━━━ Data shown

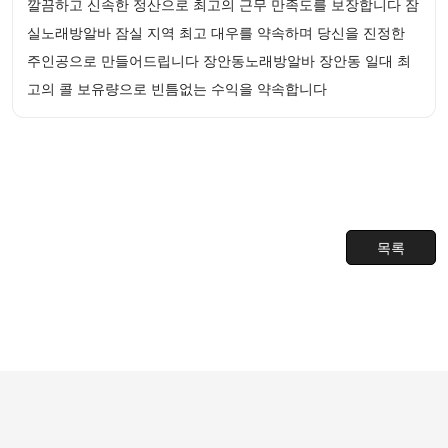
깔끔하고 신속한 정산으로 최고의 근무 만족도를 보장합니다 잠
실노래방알바 잠실 지역 최고 대우를 약속하며 당신을 진정한
주인공으로 만들어드립니다 장안동노래방알바 장안동 일대 최
고의 콜 보유량으로 빈틈없는 수익을 약속합니다
목록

━━━━━━

● Task to carry out:
Reproduce every entry exactly, but omit each picture.

● Task output:
깔끔하고 신속한 정산으로 최고의 근무 만족도를 보장합니다 잠
실노래방알바 잠실 지역 최고 대우를 약속하며 당신을 진정한
주인공으로 만들어드립니다 장안동노래방알바 장안동 일대 최
고의 콜 보유량으로 빈틈없는 수익을 약속합니다
목록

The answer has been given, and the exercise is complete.